Iowa State Student Selected for NIH Fellowship to Expand the Druggable Human Genome
January 27th, 2021
AMES, Iowa – Iowa State University graduate student Warren Rouse has been selected to receive a prestigious Ruth L. Kirschstein Predoctoral Individual National Research Service Award from the National Cancer Institute, part of the National Institutes of Health.
The award aims to enhance students' potential to develop into productive, independent research scientists.
Funding from the award will support Rouse’s studies under the co-mentorship of Walter Moss, assistant professor in the Roy J. Carver Department of Biochemistry, Biophysics and Molecular Biology, and Matthew Disney, professor at the Scripps Research Institute, for up to five years, beginning in June. Rouse’s research will focus on expanding knowledge of the druggable human genome, including structural motifs in RNA that can bind small-molecule drugs.

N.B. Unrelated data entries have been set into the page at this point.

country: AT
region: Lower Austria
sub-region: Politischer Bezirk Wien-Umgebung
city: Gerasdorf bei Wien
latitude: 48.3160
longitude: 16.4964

“I’m excited at the chance this award will provide to make an important impact,” Rouse said. “Growing up in a small town in eastern Iowa, I never imagined I would be spearheading a research project with such potential global impact! I am grateful for the opportunities presented here at Iowa State and for the support offered by the Ruth L. Kirschstein Predoctoral Award, which will allow me to focus 100% on my research.”
RNA, a single-stranded molecule encoded within our genome, plays a key role in gene expression and is implicated in most human diseases. Over 85% of our genome is transcribed into RNA. The vast majority of drugs, however, target proteins, whose genes only constitute a tiny fraction of the human genome.

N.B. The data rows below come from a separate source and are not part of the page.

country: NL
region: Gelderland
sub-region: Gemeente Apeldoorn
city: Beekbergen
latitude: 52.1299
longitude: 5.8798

“RNA represents a massive reservoir of targets for next-generation drugs, even if only part of it turns out to be druggable,” Moss said.
To unlock the part of the human genome that is currently undruggable, Rouse will integrate two bioinformatic “pipelines” established in each of his mentors’ labs. He will apply ScanFold, a program developed by the Moss Lab at Iowa State to discover unusual structural elements in RNAs that make them potential drug targets. These motifs will then be evaluated via Inforna, a chemical informatics program developed by the Disney Lab, to predict which small molecules are most likely to strongly bind to RNA structures.
The initial focus will be on the broad application of these tools to the human genome, homing-in on genes of exceptional interest to medicine, such as cancer genes for which there are currently few effective drugs.
“Warren’s research has potentially transformative reach in advancing a totally new way of treating disease,” Moss said. “Modulating RNA biology with small molecules can have big impacts in how we deal with cancer, autoimmune disease and pathogenic infection. This research aims to tackle early questions essential in this process — how we discover good targets.”